=== TASK LIST ===
A) Decide whether each of the following statements agrees with the ricotta cheesecake recipe. For each one, answer yes or no and quote the words of the recipe that decide it. (i) The recipe calls for twelve large eggs, lightly beaten. (ii) The mixture is baked in a 25cm springform tin. (iii) Once baking is finished, the cheesecake is taken out of the oven straight away.
B) Reproduce the part of the ricotta cheesecake recipe starting with "4. 1 tsp vanilla" and going on through "150C/130C fan/gas 2.", renaming "orange flower water" as "orange blossom water".
C) Write what comes next in the ricotta cheesecake recipe, picking up after its final sentence.

Ingredients Jump to Instructions ↓

  1. 1 1/2 kg ricotta cheese

  2. 300 g caster sugar

  3. 12 large eggs , lightly beaten

  4. 1 tsp vanilla extract

  5. 2 tsp orange flower water

  6. 200 g mixed candied peel , finely chopped

Instructions Jump to Ingredients ↑

  1. Preheat the oven to 150C/130C fan/gas 2.

  2. In a large bowl, beat the ricotta until smooth and creamy. Gradually stir in the sugar and the beaten eggs, then gently mix in the vanilla, orange blossom water and candied peel.

  3. Pour the mixture into a 25cm springform tin and bake for 1 hour 15 mins, or until the edges are puffed up and golden brown colour and the middle is pale and slightly wobbly. Do not open the oven door during this time or the cheesecake may crack and sink in the middle. Depending on the efficiency of your oven, you may find it needs another 15 minutes cooking.

  4. Turn off the oven and open the door. Leave the cheesecake inside the oven, with the door open, for an hour, then transfer to a wire rack and leave to cool completely in the tin.

Saved data entries:
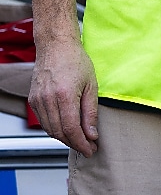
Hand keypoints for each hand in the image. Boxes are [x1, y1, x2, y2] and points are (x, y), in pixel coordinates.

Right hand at [29, 42, 98, 156]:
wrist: (56, 46)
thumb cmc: (76, 61)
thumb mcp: (92, 86)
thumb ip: (91, 112)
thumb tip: (92, 134)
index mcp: (65, 95)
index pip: (72, 129)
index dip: (81, 143)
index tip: (91, 149)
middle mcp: (48, 99)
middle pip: (59, 132)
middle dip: (74, 144)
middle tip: (88, 148)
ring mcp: (38, 99)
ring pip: (49, 129)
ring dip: (64, 139)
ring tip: (79, 141)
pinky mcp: (33, 99)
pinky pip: (43, 121)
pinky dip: (55, 129)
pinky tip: (66, 130)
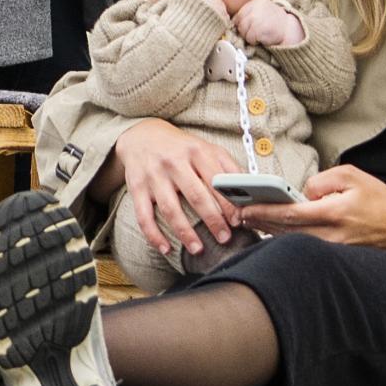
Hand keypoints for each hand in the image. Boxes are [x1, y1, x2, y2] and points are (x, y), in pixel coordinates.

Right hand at [111, 118, 244, 258]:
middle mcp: (174, 162)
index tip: (238, 221)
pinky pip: (144, 216)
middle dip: (212, 220)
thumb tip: (249, 188)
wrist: (142, 135)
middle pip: (195, 196)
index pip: (216, 180)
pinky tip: (165, 249)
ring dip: (185, 232)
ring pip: (170, 209)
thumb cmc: (181, 148)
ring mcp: (154, 176)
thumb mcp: (205, 148)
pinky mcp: (137, 187)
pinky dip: (154, 235)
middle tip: (224, 238)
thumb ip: (227, 166)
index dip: (228, 203)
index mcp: (195, 151)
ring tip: (198, 249)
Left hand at [235, 0, 304, 50]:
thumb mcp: (263, 12)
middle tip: (256, 33)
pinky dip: (254, 41)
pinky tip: (263, 38)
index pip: (239, 14)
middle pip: (239, 23)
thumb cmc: (275, 23)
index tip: (247, 28)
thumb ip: (250, 14)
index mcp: (256, 2)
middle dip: (245, 31)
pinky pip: (249, 38)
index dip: (241, 23)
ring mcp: (256, 18)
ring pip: (243, 31)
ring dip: (249, 37)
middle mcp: (255, 8)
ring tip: (260, 35)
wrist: (290, 30)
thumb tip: (233, 23)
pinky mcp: (258, 29)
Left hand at [248, 163, 385, 255]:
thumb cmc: (380, 200)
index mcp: (334, 213)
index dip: (263, 211)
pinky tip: (276, 231)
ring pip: (292, 242)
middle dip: (260, 222)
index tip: (245, 207)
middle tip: (240, 214)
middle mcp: (331, 236)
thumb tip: (302, 191)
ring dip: (270, 231)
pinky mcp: (336, 257)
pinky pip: (305, 248)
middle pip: (285, 231)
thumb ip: (322, 180)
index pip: (290, 213)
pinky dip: (288, 239)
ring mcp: (333, 250)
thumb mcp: (352, 176)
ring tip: (253, 220)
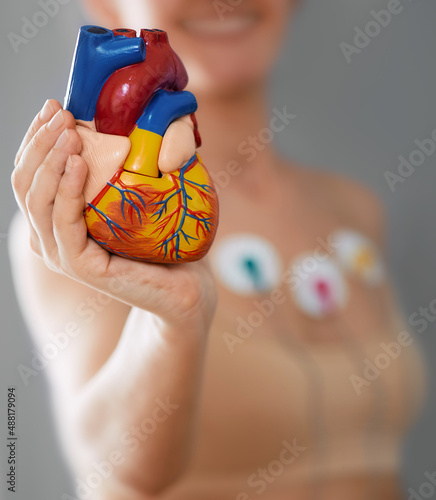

=== RESULTS OF THE EXERCISE ===
A)
(i) Yes: "12 large eggs , lightly beaten"
(ii) Yes: "Pour the mixture into a 25cm springform tin"
(iii) No: "Leave the cheesecake inside the oven, with the door open, for an hour"

B)
4. 1 tsp vanilla extract

  5. 2 tsp orange blossom water

  6. 200 g mixed candied peel , finely chopped

Instructions Jump to Ingredients ↑

  1. Preheat the oven to 150C/130C fan/gas 2.

C)
  5. Run a knife or spatula around the inside of the tin to loosen the cheesecake. Remove the ring then place a plate on top of the cheesecake and flip it over. Place three layers of kitchen paper on top of the cheesecake, cover with a second plate and flip it again so the cheesecake is sitting on the kitchen paper. Wrap the entire cake in another layer of kitchen paper and chill for 12 hours.

  6. Remove the kitchen paper around the cake and replace with fresh kitchen paper. Chill for a further 12 hours, then repeat.

  7. After a total of 36 hours, remove the kitchen paper and leave the cheesecake to stand for at least 1 hour in the fridge before serving. It will keep in the fridge for another day or two before serving if preferred.